Safety: I feel that to make the experiment a safe one I will keep the crocodile clips upright so that they don’t touch anything else and short circuit. Also I will only turn the circuit on when taking readings so that people don’t play and get electric shocks and so it doesn’t overheat.
Reliability: To make it reliable I will take each reading of the same length three times but try different positions, if the readings are very different I have done it wrong, if they are different by a decimal point then I can say they are reliable but not always correct.
Accuracy: I can make it accurate by measuring the length of the wire to the nearest millimeter. I can also use digital meters so that I have the closest measurement I can get. I could also use a stopwatch so that I could take the readings after the same amount of time.
Processing Results: In the preliminary experiment I had three different wires with three different types of thickness. I had three tables to go with the wires and I had to calculate the average resistance of the three wires. To do this I used the mean by adding the results of one of the wires (which I did three times, but in different positions) and divided by three. This gave me an average for each wire and I intend to do this with the different lengths of this experiment.
Conclusion: The resistance increased with length just as I predicted in my prediction. This is because the further the length of the wire then the further the electrons have to jump. For example, if the length was of the wire was 30.0cm (to the nearest millimeter) and the resistance is 6.2Ω, then the resistance of the wire will have increased if the wire was at 120.0cm, which has a resistance of 13.2Ω, which clearly shows what I said was true.
If you look at the graph then you can see I have strong positive correlation except for the first four averages I have collected. I have come to the conclusion that this can be the result of three things.
- The voltmeter, which we had, was broken and it finally packed in around the 50.0 – 60.0cm mark.
- We didn’t measure as close to the nearest millimeter as we had hoped and
- The temperature of the wire had increased and therefore affected the resistance of the wire.
In the prediction I predicted that the resistance of the wire would rise with the length which it did. I was able to predict this with the help of the preliminary experiment, investigating the resistance of the wires made from different metals, because in it we used the same length of wire for the whole experiment (60.0cm). From this I had a 50/50 chance of getting it right and with a bit of logic and this diagram,
I was got it right.
The diagram helped because it shows the movement of the electrons. The electrons are negative and they move from right to left. This is because the two negatives repel each other and the electrons are pushed to the positive side by the repelling force. As they reach the positive side they are pushed round and round. Also, as we carried on with the experiment the wire heated and the electrons started to move faster. As they move faster it gets harder for them to jump and land which also affects the resistance.

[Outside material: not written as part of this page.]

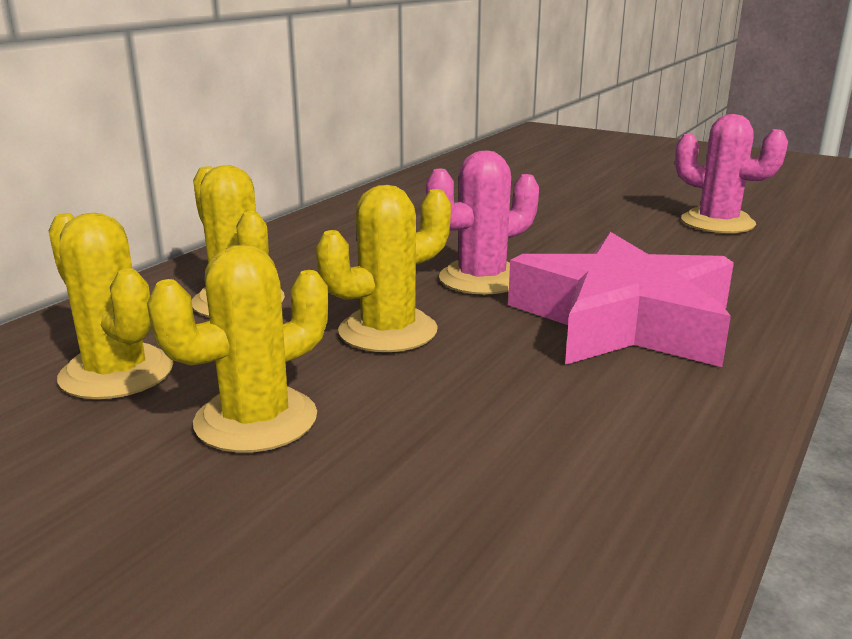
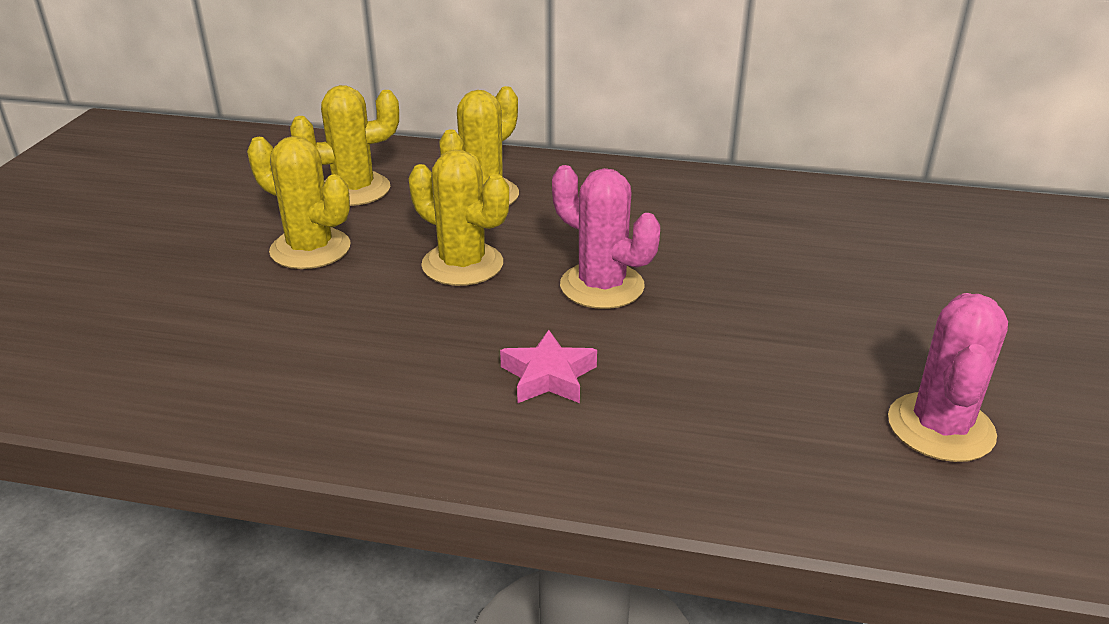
camera: 70 degrees right, 10 degrees up
(116, 373) = (354, 190): yellow cactus -> yellow cactus turned 45 degrees clockwise
(623, 321) = (548, 376): pink star -> pink star, size x0.43

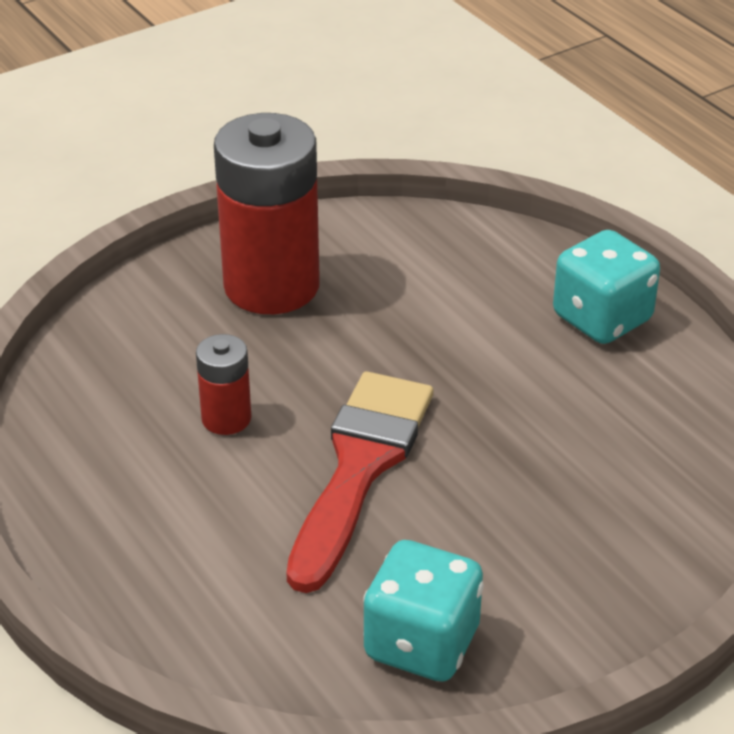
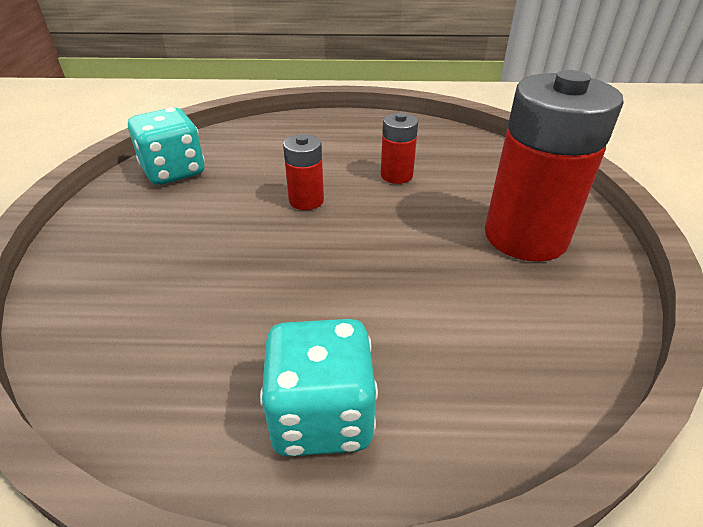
camera: 125 degrees right, 0 degrees up
(360, 467) = (306, 200): red brush -> red battery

If you look at the graph there is two lines on it (a pencil line and a red ink line) these represent the two different results. The red ink line is the results from ‘physics by experiment’ which is what the graph is supposed to look like. The pencil line is my results that I collected. Just from looking at the graph I can tell that my results were reliable, because they go basically side by side, but not accurate, because they do not go directly on top of each other. This can be the result of two things,
- The wire was at a different temperature to the one in ‘physics by experiment’ and
- My measurements weren’t as accurate as the ones in the book.
Evaluation: If you look at the graph that I have drawn you can see that the first four results are anomalous and are away from the other marks. This is because we had a broken voltmeter, which we had to change when we got to about 50.0 or 60.0cm. After we changed the voltmeter our results seemed to go on course and be just of the mark with the ‘physics by experiment’ results.
I feel that my results were very reliable but not very accurate. The first four set of averages I had were basically the same and varied from a couple of decimal points which are reliable but not accurate. The results of the rest of the points were more accurate just not as accurate as they could be, if you look at the graph (the red ink line), but I think they were very reliable. The most they varied from was on the last reading which was one whole Ω from 13.8Ω to 14.8Ω.
I feel the conclusion I came to was the best I, personally, could have come to. I also feel that I could have had a better and more accurate conclusion if I had extended my experiment into lengths of over two meters and up. To make it even more accurate I could have tried using different metals and different types of thickness for example, using constanton with SWG (Standard Wire Gage) 24, 28 or even 36 to get a wider range of results. After doing that I could have declared that,
“Resistance rises with length”.
I could say that now but I don’t know that if I get to a certain length it might stop rising and just stay the same from there onwards.